◆ **Datos recopilados**:
_ _ _ _ _ _ _

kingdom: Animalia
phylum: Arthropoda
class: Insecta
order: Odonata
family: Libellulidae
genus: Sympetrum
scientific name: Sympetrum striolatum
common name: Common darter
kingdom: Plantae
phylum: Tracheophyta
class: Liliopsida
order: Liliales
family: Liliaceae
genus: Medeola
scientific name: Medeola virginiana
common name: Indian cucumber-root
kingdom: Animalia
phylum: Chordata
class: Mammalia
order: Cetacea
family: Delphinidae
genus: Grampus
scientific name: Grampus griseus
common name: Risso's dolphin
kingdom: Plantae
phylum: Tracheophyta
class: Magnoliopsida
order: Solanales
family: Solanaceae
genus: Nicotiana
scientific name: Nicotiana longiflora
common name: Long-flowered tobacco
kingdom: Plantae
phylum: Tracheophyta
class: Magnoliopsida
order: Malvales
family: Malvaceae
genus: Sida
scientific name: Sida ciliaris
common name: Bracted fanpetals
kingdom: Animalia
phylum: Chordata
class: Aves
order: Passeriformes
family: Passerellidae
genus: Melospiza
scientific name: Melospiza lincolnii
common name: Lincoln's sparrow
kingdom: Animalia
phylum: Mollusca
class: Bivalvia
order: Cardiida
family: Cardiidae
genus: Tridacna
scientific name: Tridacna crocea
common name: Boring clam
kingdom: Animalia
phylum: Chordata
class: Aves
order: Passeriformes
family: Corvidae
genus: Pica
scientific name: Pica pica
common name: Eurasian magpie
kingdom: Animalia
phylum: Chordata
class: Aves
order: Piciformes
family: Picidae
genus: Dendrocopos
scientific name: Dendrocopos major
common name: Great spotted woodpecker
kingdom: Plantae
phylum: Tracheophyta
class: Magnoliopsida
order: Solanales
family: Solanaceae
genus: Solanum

_ _ _ _ _ _ _

◆ **ENUNCIADO DEL EJERCICIO**:
Reescribe como lista numerada todas las líneas de los registros anteriores, sin incluir las líneas en blanco.

◆ **SOLUCIÓN DEL PROBLEMA**:
1. kingdom: Animalia
2. phylum: Arthropoda
3. class: Insecta
4. order: Odonata
5. family: Libellulidae
6. genus: Sympetrum
7. scientific name: Sympetrum striolatum
8. common name: Common darter
9. kingdom: Plantae
10. phylum: Tracheophyta
11. class: Liliopsida
12. order: Liliales
13. family: Liliaceae
14. genus: Medeola
15. scientific name: Medeola virginiana
16. common name: Indian cucumber-root
17. kingdom: Animalia
18. phylum: Chordata
19. class: Mammalia
20. order: Cetacea
21. family: Delphinidae
22. genus: Grampus
23. scientific name: Grampus griseus
24. common name: Risso's dolphin
25. kingdom: Plantae
26. phylum: Tracheophyta
27. class: Magnoliopsida
28. order: Solanales
29. family: Solanaceae
30. genus: Nicotiana
31. scientific name: Nicotiana longiflora
32. common name: Long-flowered tobacco
33. kingdom: Plantae
34. phylum: Tracheophyta
35. class: Magnoliopsida
36. order: Malvales
37. family: Malvaceae
38. genus: Sida
39. scientific name: Sida ciliaris
40. common name: Bracted fanpetals
41. kingdom: Animalia
42. phylum: Chordata
43. class: Aves
44. order: Passeriformes
45. family: Passerellidae
46. genus: Melospiza
47. scientific name: Melospiza lincolnii
48. common name: Lincoln's sparrow
49. kingdom: Animalia
50. phylum: Mollusca
51. class: Bivalvia
52. order: Cardiida
53. family: Cardiidae
54. genus: Tridacna
55. scientific name: Tridacna crocea
56. common name: Boring clam
57. kingdom: Animalia
58. phylum: Chordata
59. class: Aves
60. order: Passeriformes
61. family: Corvidae
62. genus: Pica
63. scientific name: Pica pica
64. common name: Eurasian magpie
65. kingdom: Animalia
66. phylum: Chordata
67. class: Aves
68. order: Piciformes
69. family: Picidae
70. genus: Dendrocopos
71. scientific name: Dendrocopos major
72. common name: Great spotted woodpecker
73. kingdom: Plantae
74. phylum: Tracheophyta
75. class: Magnoliopsida
76. order: Solanales
77. family: Solanaceae
78. genus: Solanum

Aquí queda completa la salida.